Mount Sinai College investment pays off
Sydney’s Mount Sinai College has completed a campus renovation including the grounds, buildings, library and new classrooms marking the day with an official campus launch.
The journey began six years ago for Mount Sinai College with an architectural design competition. The stated goal: to reflect the aspirations of the team of educators who were looking to make education more relevant and meaningful to our children.
Principal Phil Roberts says, “We are now telling our story like never before. Honouring tradition. Embracing change. If ever there was a slogan that so captured the essence of what has been one of the College’s most astounding and influential transformations, it is this.”
There are those unique features that have never been lost. The uniqueness of a Jewish school with its customs, traditions, festivals, rituals and commemorative days. The Jewish music that is heard through the corridors and even the smell of challot on a Friday remind new parents of their multisensory experiences at a Jewish school. And Mount Sinai has always had a warmth, an exuberance, an energy that is borne out of these traditions which it continues to honour.
“Our design is an architectural expression of the contemporary, relevant Apple Distinguished School we have become. A school that reflects 3 archetypal learning spaces: the ‘cave,’ a private space for learning; the ‘campfire,’ a place where people gather to collaborate in learning; and the ‘watering hole’ which is a place for sharing information and discoveries.” says Roberts.
The classrooms and various spaces with their flexibility and versatility are aligned to current teaching methodology and hence planned. Roberts elaborated that “most importantly, our staff were prepared after years of professional learning to work in these spaces.”
This has been the difference at Mount Sinai – a teaching team of certified Apple Badge teachers working in an Apple Distinguished School all of whom know how to use these facilities to their maximum effectiveness.

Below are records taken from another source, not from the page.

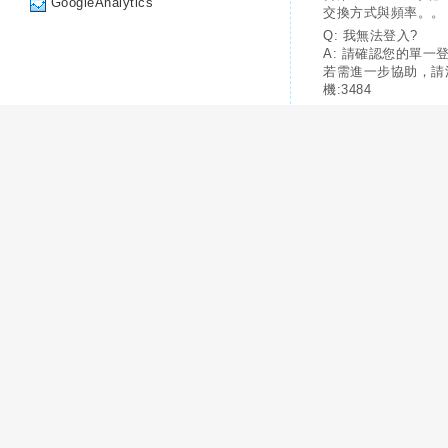
GoogleAnalytics
交換方式與頻率。。
Q: 我無法登入?
A: 請確認您的單一
若需進一步協助，請
機:3484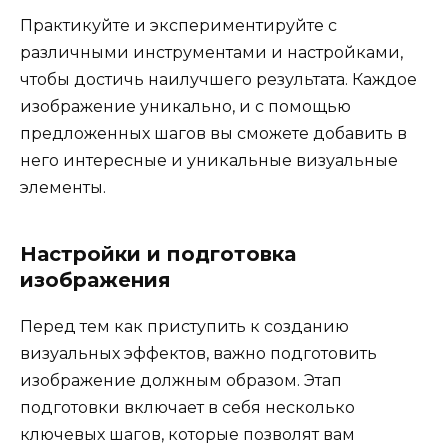
Практикуйте и экспериментируйте с
различными инструментами и настройками,
чтобы достичь наилучшего результата. Каждое
изображение уникально, и с помощью
предложенных шагов вы сможете добавить в
него интересные и уникальные визуальные
элементы.
Настройки и подготовка
изображения
Перед тем как приступить к созданию
визуальных эффектов, важно подготовить
изображение должным образом. Этап
подготовки включает в себя несколько
ключевых шагов, которые позволят вам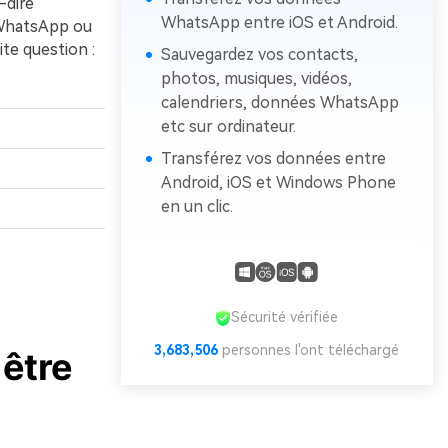
-dire
WhatsApp entre iOS et Android.
e WhatsApp ou
ite question :
Sauvegardez vos contacts,
photos, musiques, vidéos,
calendriers, données WhatsApp
etc sur ordinateur.
Transférez vos données entre
Android, iOS et Windows Phone
en un clic.
Sécurité vérifiée
3,683,506
personnes l'ont téléchargé
 être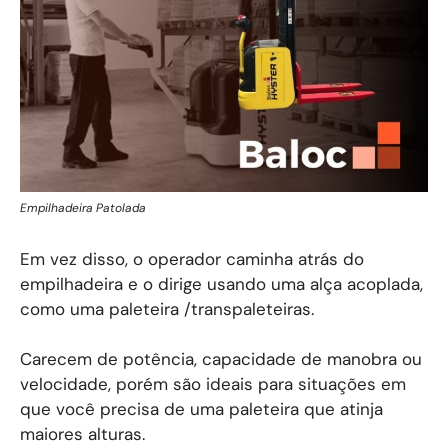
Empilhadeira Patolada
Em vez disso, o operador caminha atrás do
empilhadeira e o dirige usando uma alça acoplada,
como uma paleteira /transpaleteiras.
Carecem de potência, capacidade de manobra ou
velocidade, porém são ideais para situações em
que você precisa de uma paleteira que atinja
maiores alturas.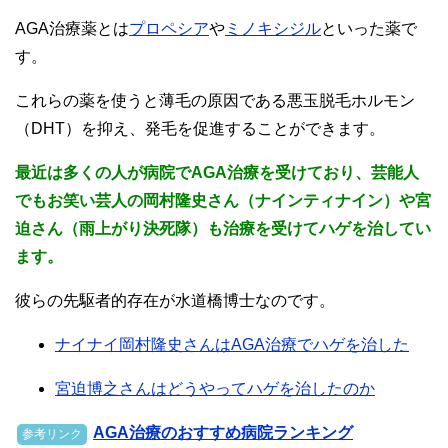
AGA治療薬とは
プロペシア
や
ミノキシジル
といった薬で
す。
これらの薬を使うと薄毛の原因である悪玉脱毛ホルモン
（DHT）を抑え、発毛を促進することができます。
最近は多くの人が病院でAGA治療を受けており、芸能人
でもお笑い芸人の岡村隆史さん（ナインティナイン）や宮
迫さん（雨上がり決死隊）も治療を受けてハゲを治してい
ます。
彼らの先駆者的存在が水道橋博士なのです。
ナイナイ岡村隆史さんはAGA治療でハゲを治した
宮迫博之さんはどうやってハゲを治したのか
AGA治療のおすすめ病院ランキング
参考リンク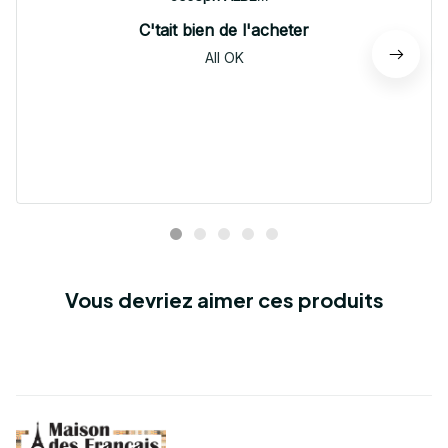
C'tait bien de l'acheter
All OK
Vous devriez aimer ces produits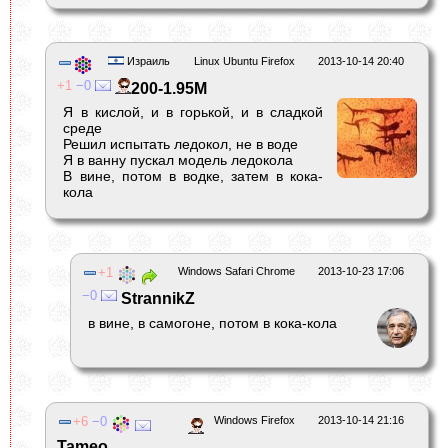
Израиль
Linux Ubuntu Firefox
2013-10-14 20:40
1
0
200-1.95M
Я в кислой, и в горькой, и в сладкой
среде
Решил испытать ледокол, не в воде
Я в ванну пускал модель ледокола
В вине, потом в водке, затем в кока-
колa
1
Windows Safari Chrome
2013-10-23 17:06
0
StrannikZ
в вине, в самогоне, потом в кока-кола
6
0
Windows Firefox
2013-10-14 21:16
Tameo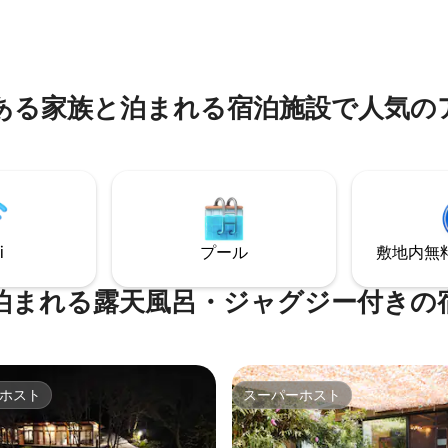
望台とア・コバビーチから1〜2
ルーム/シャワー、リビングルー
にあります。訪れてみてくださ
のモダンなキッチン、バスルーム/
はさせません。 IGでフォローしてくださ
、広いリビングルーム。 キツ
い：@casaboutiqueparadise
、カイト、鳥、森を観察するた
芝生や木々、花に覆われた広大
ある家族と泊まれる宿泊施設で人気の
i
プール
敷地内無料駐
泊まれる露天風呂・ジャグジー付きの
ホスト
スーパーホスト
ホスト
スーパーホスト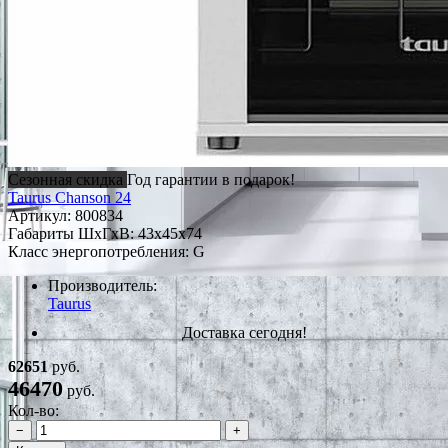
Сезонная скидка
Год гарантии в подарок!
Taurus Chanson 24
Артикул:
800834
Габариты ШxГxВ: 43x45x74
Класс энергопотребления: G
Производитель:
Taurus
Доставка сегодня!
62651
руб.
46470
руб.
Кол-во:
−
+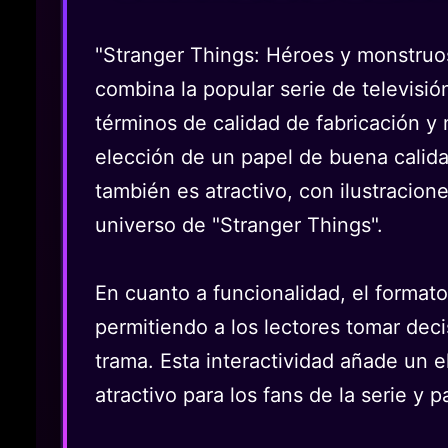
"Stranger Things: Héroes y monstruos
combina la popular serie de televisió
términos de calidad de fabricación y 
elección de un papel de buena calida
también es atractivo, con ilustracione
universo de "Stranger Things".
En cuanto a funcionalidad, el formato
permitiendo a los lectores tomar deci
trama. Esta interactividad añade un 
atractivo para los fans de la serie y 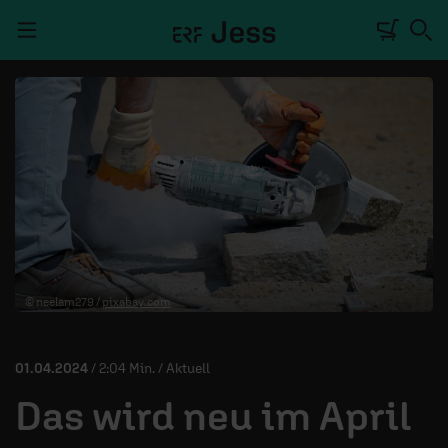
Navigation überspringen
TALKWERK
REPORTAGE
RADIO
DEINE APP
© neelam279 /
pixabay.com
PODCASTS
MITMACHEN
01.04.2024
/ 2:04 Min. / Aktuell
ÜBER UNS
Das wird neu im April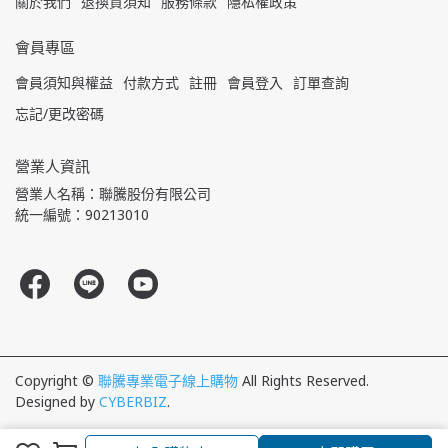
關於我們
退換貨須知
服務條款
隱私權政策
會員專區
會員須知與權益
付款方式
註冊
會員登入
訂單查詢
忘記/更改密碼
營業人資訊
營業人名稱：聯騰股份有限公司
統一編號：90213010
Copyright ©
聯騰專業電子線上購物
All Rights Reserved.
Designed by
CYBERBIZ
.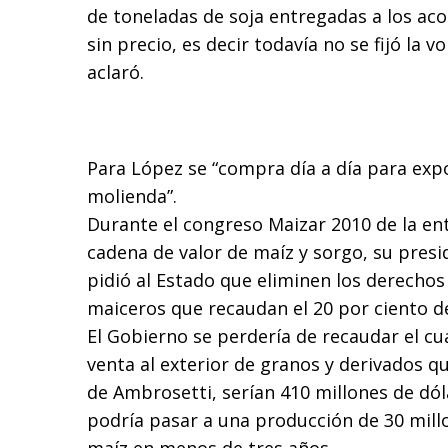
de toneladas de soja entregadas a los aco
sin precio, es decir todavía no se fijó la v
aclaró.
Para López se “compra día a día para expo
molienda”.
Durante el congreso Maizar 2010 de la en
cadena de valor de maíz y sorgo, su presi
pidió al Estado que eliminen los derechos
maiceros que recaudan el 20 por ciento de
El Gobierno se perdería de recaudar el cu
venta al exterior de granos y derivados 
de Ambrosetti, serían 410 millones de dól
podría pasar a una producción de 30 mill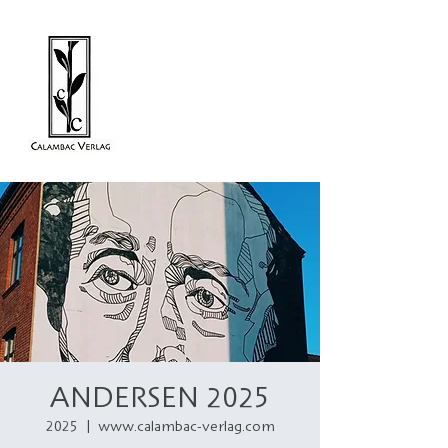
ANDERSEN 2025
2025
  |  
www.calambac-verlag.com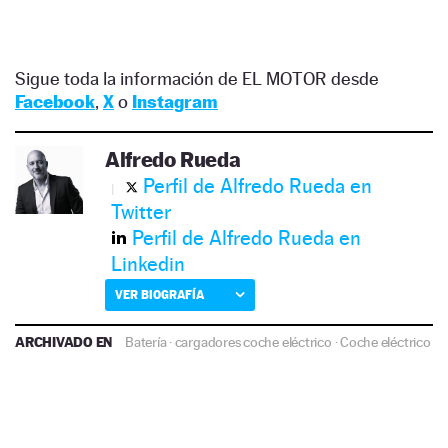
Sigue toda la información de EL MOTOR desde
Facebook
,
X
o
Instagram
Alfredo Rueda
Perfil de Alfredo Rueda en
Twitter
Perfil de Alfredo Rueda en
Linkedin
VER BIOGRAFÍA
ARCHIVADO EN
Batería
·
cargadores coche eléctrico
·
Coche eléctrico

Anthony Berman, President of Mount Sinai College noted that everything has been “purpose-built”’- a centrally positioned and family-centred library, the stunning Tree of Life sculpture and Magen David motif, and the external canteen which beckons the community each morning. “Everything was designed to welcome and bring our Mount Sinai community together. Simply put, this is architecture that says “come in and meet the family”.
“We have evolved from one classroom in the back of the shule to what we have today and our Maroubra shule and school stand as pillars of community strength and unity for a growing population of Jewish families”, says Roberts.
“Today we walk around and see the most stunning, imaginative, and stimulating educational environment you’ll find anywhere in the country, but it all means less if our focus is not equally on the calibre of the boys and girls who have graduated from and who characterise Mount Sinai College.”